Evaluating Choices: The Problem of Plenty
There are many licensing models to choose from – perpetual , subscription, consumption/metered, so how do you decide what to choose? The key is to understand what problem you’re trying to solve, identify the *MUST* have capabilities you’d expect for your applications, and plan how much of the capacity you’d need and then do an apples-to-apples comparison.
Understand the use case
Let us consider a cloud service provider (CSP) tenant onboarding as an example. The provider offers service to its tenants (medium and large enterprises), which consume their own homegrown applications and those offered and hosted by the CSP.
For example, a CSP whose tenants are hospitals and physician networks offers patient registration systems as a shared SaaS offering among multiple tenants. Each tenant has varying needs for a load balancer – small ones require public cloud-based ADCs, whereas mid-sized and large ones have both public and private cloud solutions. Some of the larger tenants of the CSP also require their application services proxied by hardware ADCs due to low latency requirements. Self-service is a must for the CSP to reduce cost of doing business and so it automation and integration to support the tenants that administer their own environments.
Based on the use case, evaluate what functionality you’d need and what type of form factor support is required
CSPs are increasingly concerned about the rapid growth and expansion of Amazon Web Services (AWS), Microsoft Azure and Google Cloud Platform into their markets. Hosting providers that only provide commodity services, such as co-location and web hosting, have realized they are one service outage away from losing customers to larger cloud providers.
- Cost predictability for the CSP (and tenants)
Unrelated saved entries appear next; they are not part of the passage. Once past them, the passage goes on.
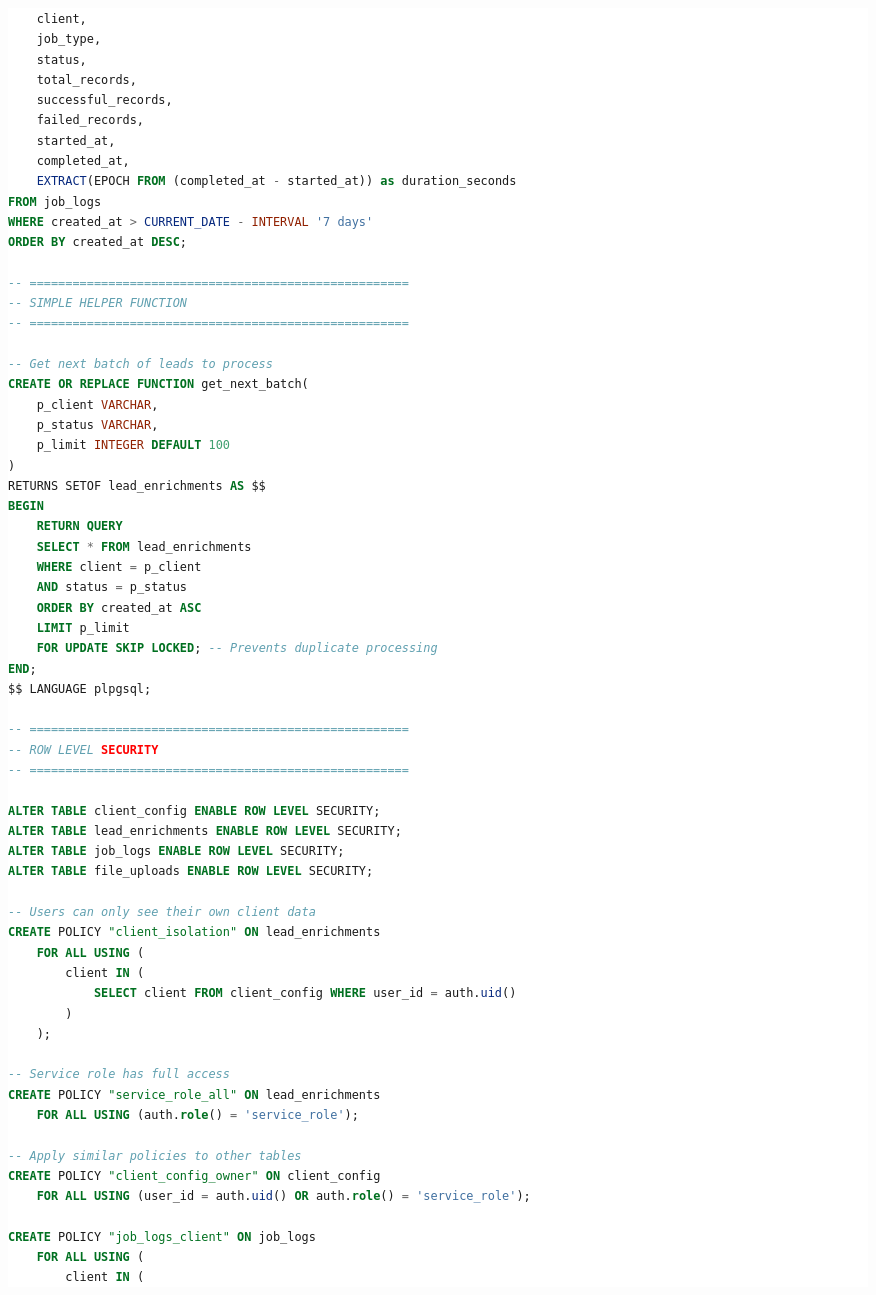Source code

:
 ```sql
    client,
    job_type,
    status,
    total_records,
    successful_records,
    failed_records,
    started_at,
    completed_at,
    EXTRACT(EPOCH FROM (completed_at - started_at)) as duration_seconds
FROM job_logs
WHERE created_at > CURRENT_DATE - INTERVAL '7 days'
ORDER BY created_at DESC;

-- =====================================================
-- SIMPLE HELPER FUNCTION
-- =====================================================

-- Get next batch of leads to process
CREATE OR REPLACE FUNCTION get_next_batch(
    p_client VARCHAR,
    p_status VARCHAR,
    p_limit INTEGER DEFAULT 100
)
RETURNS SETOF lead_enrichments AS $$
BEGIN
    RETURN QUERY
    SELECT * FROM lead_enrichments
    WHERE client = p_client
    AND status = p_status
    ORDER BY created_at ASC
    LIMIT p_limit
    FOR UPDATE SKIP LOCKED; -- Prevents duplicate processing
END;
$$ LANGUAGE plpgsql;

-- =====================================================
-- ROW LEVEL SECURITY
-- =====================================================

ALTER TABLE client_config ENABLE ROW LEVEL SECURITY;
ALTER TABLE lead_enrichments ENABLE ROW LEVEL SECURITY;
ALTER TABLE job_logs ENABLE ROW LEVEL SECURITY;
ALTER TABLE file_uploads ENABLE ROW LEVEL SECURITY;

-- Users can only see their own client data
CREATE POLICY "client_isolation" ON lead_enrichments
    FOR ALL USING (
        client IN (
            SELECT client FROM client_config WHERE user_id = auth.uid()
        )
    );

-- Service role has full access
CREATE POLICY "service_role_all" ON lead_enrichments
    FOR ALL USING (auth.role() = 'service_role');

-- Apply similar policies to other tables
CREATE POLICY "client_config_owner" ON client_config
    FOR ALL USING (user_id = auth.uid() OR auth.role() = 'service_role');

CREATE POLICY "job_logs_client" ON job_logs
    FOR ALL USING (
        client IN (
```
- The ability to offer value-added advisory services, such as technical and consulting opportunities to differentiate
- Self-service to reduce resources via the ability to automate and integrate with a customer’s existing systems
- Solutions that span both private and public cloud infrastructure and includes hardware
For the CSP onboarding use case above, from a technical requirement, this breaks down to: Self-service, ability to create ADC instances of various sizes, automated provisioning, support for Ansible, vRO and Cisco ACI. From a business perceptive, the CSP needs to offer a host of solutions for their tenants that span cloud, private and hardware based ADCs.
Once you understand the use case and have defined functional technical and business requirements, it’s time to review what kind of capacity you’ll need – now and in future. You may use existing analytics dashboards and tools to gain visibility into what you consume today. The data may be your HTTP, HTTP/S, UDP, SSL certificates, throughput per application at peak, connection and requests per second. Based on your growth projections you may define future needs.
Compare Available Options
The next step is to look at the various vendors for the performance metric that’s important to your applications. If you have a lot of SSL traffic, then look at that metric as a cost/unit across various vendors.
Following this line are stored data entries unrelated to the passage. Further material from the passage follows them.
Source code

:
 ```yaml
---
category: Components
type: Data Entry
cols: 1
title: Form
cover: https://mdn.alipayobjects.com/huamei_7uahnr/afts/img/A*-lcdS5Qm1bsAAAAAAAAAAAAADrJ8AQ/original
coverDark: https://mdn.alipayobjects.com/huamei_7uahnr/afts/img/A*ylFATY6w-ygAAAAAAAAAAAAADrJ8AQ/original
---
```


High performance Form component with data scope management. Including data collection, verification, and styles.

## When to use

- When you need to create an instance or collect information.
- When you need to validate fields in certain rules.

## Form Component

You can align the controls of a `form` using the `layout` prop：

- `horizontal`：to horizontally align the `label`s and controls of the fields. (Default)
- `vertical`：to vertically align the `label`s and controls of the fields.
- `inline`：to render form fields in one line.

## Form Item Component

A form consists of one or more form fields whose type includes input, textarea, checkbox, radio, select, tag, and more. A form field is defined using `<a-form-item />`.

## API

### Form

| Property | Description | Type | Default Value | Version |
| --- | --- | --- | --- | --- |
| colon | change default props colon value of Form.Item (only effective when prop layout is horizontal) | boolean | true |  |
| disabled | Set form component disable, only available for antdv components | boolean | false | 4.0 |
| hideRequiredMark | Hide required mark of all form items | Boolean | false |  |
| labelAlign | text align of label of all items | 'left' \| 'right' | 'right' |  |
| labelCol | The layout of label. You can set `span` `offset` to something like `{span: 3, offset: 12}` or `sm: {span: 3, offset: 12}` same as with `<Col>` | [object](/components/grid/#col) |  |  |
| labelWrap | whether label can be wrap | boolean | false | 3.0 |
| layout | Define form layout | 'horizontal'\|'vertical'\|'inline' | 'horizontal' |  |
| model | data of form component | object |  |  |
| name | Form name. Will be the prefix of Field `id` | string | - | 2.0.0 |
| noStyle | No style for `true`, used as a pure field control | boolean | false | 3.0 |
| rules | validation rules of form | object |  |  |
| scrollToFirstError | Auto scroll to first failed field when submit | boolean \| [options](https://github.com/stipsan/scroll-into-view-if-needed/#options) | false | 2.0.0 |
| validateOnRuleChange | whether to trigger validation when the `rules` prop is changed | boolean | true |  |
Once you have narrowed down the list of vendors to those that support the functionality your applications MUST have, now it’s time to review the pricing to be within your budget. It’s important to compare apples-to-apples. So based on your capacity and utilizations profile, compare vendors on your short list. The chart below shows one example of comparison on AWS using on demand instances versus Radware Global Elastic Licensing subscription as a yearly cost.
As enterprises and service providers embark on a cloud journey, there is a need for simpler and flexible licensing model and infrastructure that eliminates planning risk, enables predictable costs, simplifies and automates licensing for provisioned capacity and enabled the ability to transfer capacity from existing physical deployment to cloud to realize savings.